Diagnoses can be vital. In the UK, in any given year, one in four people will experience a diagnosable mental health problem. Having a way to label ourselves can help us navigate a path to effective treatment – it’s no exaggeration to say that my OCD diagnosis saved my life. But years later, I find myself questioning the assumptions of our diagnosis culture and the way we pathologise mental suffering.
Recently I visited the neuroscience lab of Dr Claire Gillan at Trinity College Dublin, as part of a research trip with mental health charity, MQ.
Dr Gillan is conducting big data studies into a range of personality and behavioural traits, across diagnostic categories, to try and establish a more individualised approach to mental health care. Her findings seem to blur the lines between diagnoses, prompting compelling questions about the stories we tell ourselves about mental health.
‘OCD is not a biological reality – that’s what the data are increasingly showing,’ Dr Gillan said at the top of our conversation. ‘There are many commonalities when we average across people with OCD. But they are: one, never applicable on an individual basis; and two, not unique to OCD versus other disorders. Inside a single diagnostic category, you see massive variability not only in presentation but in aspects of brain structure and function.’
‘OCD is not a biological reality – that’s what the data are increasingly showing,’

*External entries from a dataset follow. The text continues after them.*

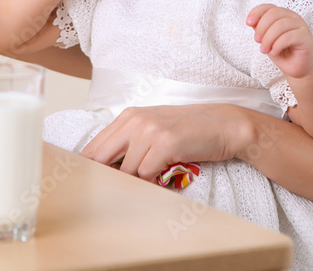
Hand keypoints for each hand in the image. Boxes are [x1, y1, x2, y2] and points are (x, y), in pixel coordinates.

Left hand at [82, 104, 259, 182]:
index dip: (89, 168)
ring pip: (126, 171)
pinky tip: (164, 181)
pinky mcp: (165, 143)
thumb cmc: (188, 131)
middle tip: (111, 195)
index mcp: (129, 116)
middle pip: (101, 158)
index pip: (95, 147)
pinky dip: (153, 183)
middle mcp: (135, 120)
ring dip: (137, 183)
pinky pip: (146, 174)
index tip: (89, 185)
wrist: (224, 125)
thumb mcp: (154, 129)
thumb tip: (105, 169)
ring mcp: (150, 131)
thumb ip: (129, 143)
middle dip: (105, 179)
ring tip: (153, 182)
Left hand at [247, 4, 312, 78]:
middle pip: (273, 14)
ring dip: (268, 38)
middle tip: (257, 41)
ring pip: (280, 25)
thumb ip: (261, 29)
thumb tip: (252, 21)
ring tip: (264, 50)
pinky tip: (274, 52)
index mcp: (282, 15)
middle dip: (261, 28)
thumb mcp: (267, 39)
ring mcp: (301, 26)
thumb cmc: (282, 52)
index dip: (256, 12)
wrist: (298, 68)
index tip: (248, 23)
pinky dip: (277, 45)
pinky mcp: (306, 37)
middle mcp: (292, 17)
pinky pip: (288, 37)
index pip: (268, 7)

Dr Claire Gillan, Trinity College Dublin
These findings do not chime which much lay mental health advocacy, which strives to equate mental illness with physical illness. I’ve advocated for that very thing myself, so I know it’s well-intentioned: the assumption that by depersonalising mental problems and calling them diseases, we alleviate judgement and de-stigmatise. But the more I scrutinise that idea, the more reductive it seems.
This isn’t to say there’s no link between biology and the mind. There is, of course. Neuroimaging studies on people with OCD, for example, broadly show increased activity in the basal ganglia, prefrontal cortex and anterior cingulate cortex. ‘But abnormalities in these regions are by no means exclusive to OCD,’ Dr Gillan explained, ‘a great many disorders show the same kinds of brain changes.’ It would certainly make the mind easier to understand if it could be catagorised discretely the way, say, cancer cells can be, but the definitions simply aren’t that clear.
‘Take schizophrenia’, Dr Gillan said, ‘where two people can have the same diagnosis but none of the same symptoms. Or depression, where you need five out of nine symptoms on a list of criteria to be diagnosed, meaning there are a couple of hundred combinations of symptoms that a person can present with. It’s one of the quirks and flaws in the system we’re using to diagnose people.’
I was especially fascinated by Dr Gillan’s research into those who have no diagnosed mental health problems. What she found in an online study of 2000 ‘mentally healthy’ people, was that many display a variety of traits typically associated with DSM diagnoses, such as compulsivity, anxiety and social withdrawal; which seems to break down the binaries of ‘well’ and ‘ill’ into a continuum.